Пока я продолжаю качать головой, Уильям расстегивает мою юбку и, когда она падает на пол, отодвигает край моих трусиков вбок. Комната начинает кружиться. Мои колени становятся ватными, и, чтобы не упасть, я прижимаюсь к зеркалу. Я хочу сказать, чтобы он перестал, что мне не хочется, чтобы он меня трогал, но заставить себя отказать ему я не могу. Онемевшая, я растворяюсь в чувственных прикосновениях его рук, безжалостно покоряющих мое тело. Моя воля отказывает. Он на коленях, я продолжаю стоять, но внутри обрушиваюсь с каждой минутой.
Любовь жестока, потому что она делает тебя слабой.
И Уильям наказывает меня за слабость снова и снова.
Проходят минуты, и весь мир, кроме нас, прекращает существовать. Уильям тянет меня вниз, на мягкий ковер. Его руки на мне. Язык двигается внутри меня вместе с жестокими пальцами. Чтобы не застонать, я до крови закусываю губу, но все равно и внутри, и снаружи чувствую только его — он повсюду.
Меня поглощает уничтожающий свет, и я кончаю с его именем на устах. Он встает надо мной на колени, зажимает свой член в кулаке, ласкает себя, быстро и сильно, и, когда из его груди исторгается стон, на мою юбку выплескивается его теплое семя.
Уставшие, мы лежим на полу, купаясь в посторгазменной неге.
Его пальцы поглаживают мое плечо.
— У меня для тебя кое-что есть.
— О?
Он поднимается, уходит к тумбочке возле кровати и достает что-то из ящика, потом возвращается обратно ко мне.
— Вот, — говорит он, протягивая белый конверт.
Меня тянет сказать, что не нужно так часто дарить мне подарки. Единственное, чего я хочу — чего я хотела всегда, — это его любовь. Я сажусь и скрещиваю ноги.
— А я ничего тебе не купила.
— Не страшно. — Он засовывает руки в карманы своих расстегнутых брюк. — Давай же, открой.
Последовав его указанию, я нахожу внутри ключ. Достаю его и начинаю рассматривать, поворачивая перед глазами.
— Что это?
— Ключ, — со сдержанным весельем отвечает Уильям.
— Я вижу, но от чего он?
— От квартиры в Париже.
— Мы поедем в Париж?
Кивнув, он наклоняется, чтобы тыльной стороной руки приласкать мою щеку.
— На следующей неделе я должен лететь туда по делам. И мне бы хотелось, чтобы ты поехала вместе со мной.
— Правда? — Мне ненавистен тот факт, что мой тон полон неверия и удивления, но припомнить, когда мой супруг в последний раз приглашал меня в деловую поездку, я не могу.
— Да, милая. Как только мои встречи закончатся, я смогу уйти в отпуск на пару недель, и остаток времени мы проведем, развлекаясь. Что скажешь, Вэл? Только ты и я. Вдвоем. Вдали от всего. Прямо как раньше.
— Как раньше… — Я даю словам задержаться на языке, заново открывая их вкус. — Думаешь, такое возможно?
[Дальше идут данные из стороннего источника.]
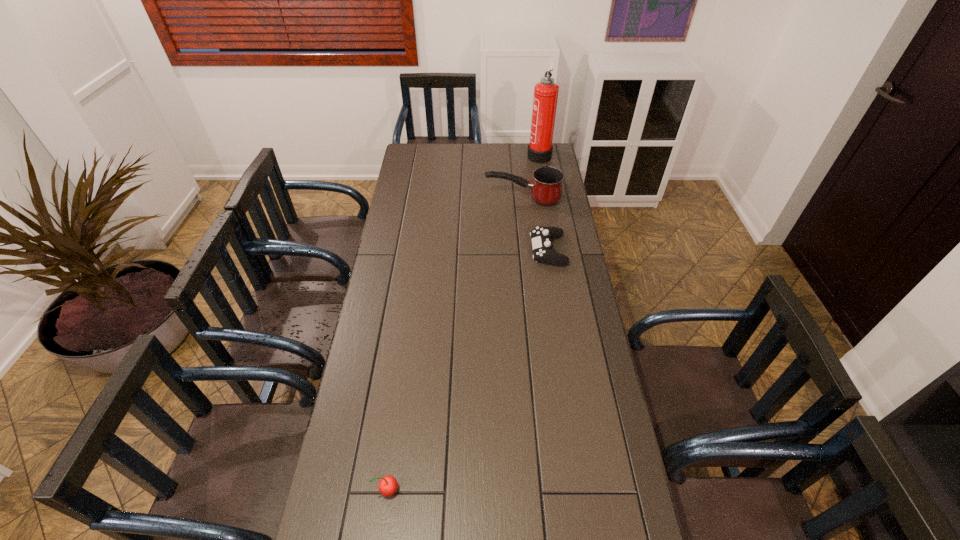
The width and height of the screenshot is (960, 540). In order to click on fire extinguisher located in the right edge section of the desktop in this screenshot , I will do `click(540, 148)`.

The image size is (960, 540). In order to click on saucepan that is at the right edge in this screenshot , I will do `click(546, 188)`.

Find the location of a particular element. This screenshot has width=960, height=540. control that is at the right edge is located at coordinates (541, 237).

Locate an element on the screen. The image size is (960, 540). object present at the far right corner is located at coordinates (540, 148).

This screenshot has height=540, width=960. In the image, there is a desktop. In order to click on vacant space at the far edge in this screenshot , I will do `click(509, 154)`.

The width and height of the screenshot is (960, 540). What are the coordinates of `vacant region at the right edge` in the screenshot? It's located at [x=558, y=244].

Identify the location of vacant region at the far right corner. This screenshot has height=540, width=960. (549, 166).

Where is `free space between the third nearest object and the second nearest object`? free space between the third nearest object and the second nearest object is located at coordinates (536, 225).

Where is `free space between the third nearest object and the leftmost object`? free space between the third nearest object and the leftmost object is located at coordinates (455, 344).

What are the coordinates of `empty space between the third nearest object and the cherry` in the screenshot? It's located at (455, 344).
— Не знаю, но мы можем попробовать. — Он садится на пол. Тянет меня на себя, и его всеобъемлющие объятья лишают меня воздуха, необходимого, чтобы дышать. Зарывшись лицом в мои волосы, он издает подавленный вздох. — Я хочу, чтобы наши отношения вновь стали такими, как до того… — Он откашливается. — До того, как я облажался.
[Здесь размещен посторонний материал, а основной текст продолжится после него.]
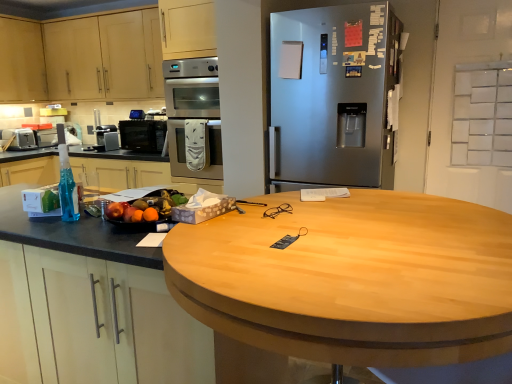
Question: Is translucent blue liquid at left far away from glossy plastic fruit bowl at left?

Choices:
 (A) no
 (B) yes

Answer: (A)

Question: Is translucent blue liquid at left in front of glossy plastic fruit bowl at left?

Choices:
 (A) no
 (B) yes

Answer: (B)

Question: Is translucent blue liquid at left facing away from glossy plastic fruit bowl at left?

Choices:
 (A) no
 (B) yes

Answer: (A)

Question: Does translucent blue liquid at left appear on the right side of glossy plastic fruit bowl at left?

Choices:
 (A) yes
 (B) no

Answer: (B)

Question: Can you confirm if translucent blue liquid at left is shorter than glossy plastic fruit bowl at left?

Choices:
 (A) no
 (B) yes

Answer: (A)

Question: Looking at their shapes, would you say wooden at left is wider or thinner than matte black microwave at center?

Choices:
 (A) thin
 (B) wide

Answer: (B)

Question: Would you say wooden at left is inside or outside matte black microwave at center?

Choices:
 (A) outside
 (B) inside

Answer: (A)

Question: From a real-world perspective, is wooden at left physically located above or below matte black microwave at center?

Choices:
 (A) above
 (B) below

Answer: (B)

Question: In the image, is wooden at left positioned in front of or behind matte black microwave at center?

Choices:
 (A) front
 (B) behind

Answer: (A)

Question: Looking at their shapes, would you say wooden at left is wider or thinner than matte wood cabinet at upper left, which is counted as the first cabinetry, starting from the left?

Choices:
 (A) thin
 (B) wide

Answer: (B)

Question: From a real-world perspective, is wooden at left above or below matte wood cabinet at upper left, which is counted as the first cabinetry, starting from the left?

Choices:
 (A) below
 (B) above

Answer: (A)

Question: Considering the relative positions of wooden at left and matte wood cabinet at upper left, which is counted as the first cabinetry, starting from the left, in the image provided, is wooden at left to the left or to the right of matte wood cabinet at upper left, which is counted as the first cabinetry, starting from the left,?

Choices:
 (A) right
 (B) left

Answer: (A)

Question: Considering their positions, is wooden at left located in front of or behind matte wood cabinet at upper left, which is counted as the first cabinetry, starting from the left?

Choices:
 (A) behind
 (B) front

Answer: (B)

Question: Is satin silver coffee maker at center, which is counted as the 1th appliance, starting from the right, wider or thinner than light wood cabinet at upper left, the first cabinetry positioned from the right?

Choices:
 (A) wide
 (B) thin

Answer: (B)

Question: Is satin silver coffee maker at center, which is counted as the 1th appliance, starting from the right, bigger or smaller than light wood cabinet at upper left, acting as the 2th cabinetry starting from the left?

Choices:
 (A) small
 (B) big

Answer: (A)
— Ты серьезно? — Я боюсь открывать дверь в свое сердце и снова впускать его.
— Милая, послушай. Последние два года были дерьмовыми, но я люблю тебя. Хватит нам притворяться, будто все хорошо. Давай разберемся с нашими проблемами по-настоящему.
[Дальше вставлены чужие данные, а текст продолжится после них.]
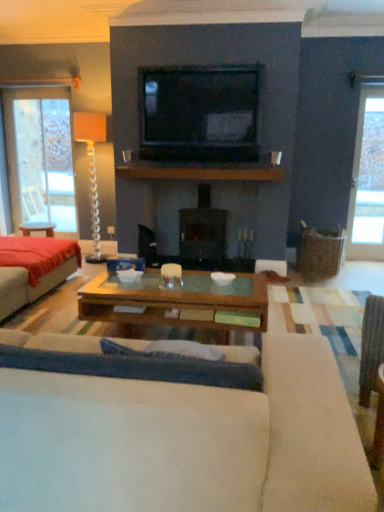
Question: Are black glossy tv at upper center and matte white coffee cup at center far apart?

Choices:
 (A) yes
 (B) no

Answer: (B)

Question: Considering the relative positions of black glossy tv at upper center and matte white coffee cup at center in the image provided, is black glossy tv at upper center to the left of matte white coffee cup at center from the viewer's perspective?

Choices:
 (A) yes
 (B) no

Answer: (B)

Question: Does black glossy tv at upper center have a larger size compared to matte white coffee cup at center?

Choices:
 (A) no
 (B) yes

Answer: (B)

Question: Is black glossy tv at upper center facing towards matte white coffee cup at center?

Choices:
 (A) no
 (B) yes

Answer: (A)

Question: Is black glossy tv at upper center behind matte white coffee cup at center?

Choices:
 (A) no
 (B) yes

Answer: (A)

Question: From a real-world perspective, is black glossy tv at upper center on matte white coffee cup at center?

Choices:
 (A) yes
 (B) no

Answer: (A)

Question: Is translucent glass floor lamp at left looking in the opposite direction of clear glass window at left, which is counted as the first window, starting from the left?

Choices:
 (A) yes
 (B) no

Answer: (B)

Question: Is translucent glass floor lamp at left further to camera compared to clear glass window at left, arranged as the second window when viewed from the front?

Choices:
 (A) no
 (B) yes

Answer: (A)

Question: Considering the relative sizes of translucent glass floor lamp at left and clear glass window at left, which ranks as the 1th window in back-to-front order, in the image provided, is translucent glass floor lamp at left wider than clear glass window at left, which ranks as the 1th window in back-to-front order,?

Choices:
 (A) yes
 (B) no

Answer: (A)

Question: Would you say translucent glass floor lamp at left contains clear glass window at left, which is counted as the first window, starting from the left?

Choices:
 (A) no
 (B) yes

Answer: (A)

Question: Considering the relative sizes of translucent glass floor lamp at left and clear glass window at left, the 2th window in the right-to-left sequence, in the image provided, is translucent glass floor lamp at left shorter than clear glass window at left, the 2th window in the right-to-left sequence,?

Choices:
 (A) yes
 (B) no

Answer: (A)

Question: Can you confirm if translucent glass floor lamp at left is smaller than clear glass window at left, which ranks as the 1th window in back-to-front order?

Choices:
 (A) yes
 (B) no

Answer: (A)

Question: Does red fabric bed at left lie in front of translucent glass floor lamp at left?

Choices:
 (A) yes
 (B) no

Answer: (A)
— Я хочу тебе верить, но… Уильям, мне страшно.
— Я понимаю. Давай сделаем вот как. В Париже начнем, а когда вернемся назад, черт, я даже схожу вместе с тобой на семейную терапию. — Его ладонь накрывает мой пустой, плоский живот. — И еще, возможно, пришла пора заселить нашу детскую.
— О, Уильям. — Мой голос срывается. — Ты правда этого хочешь?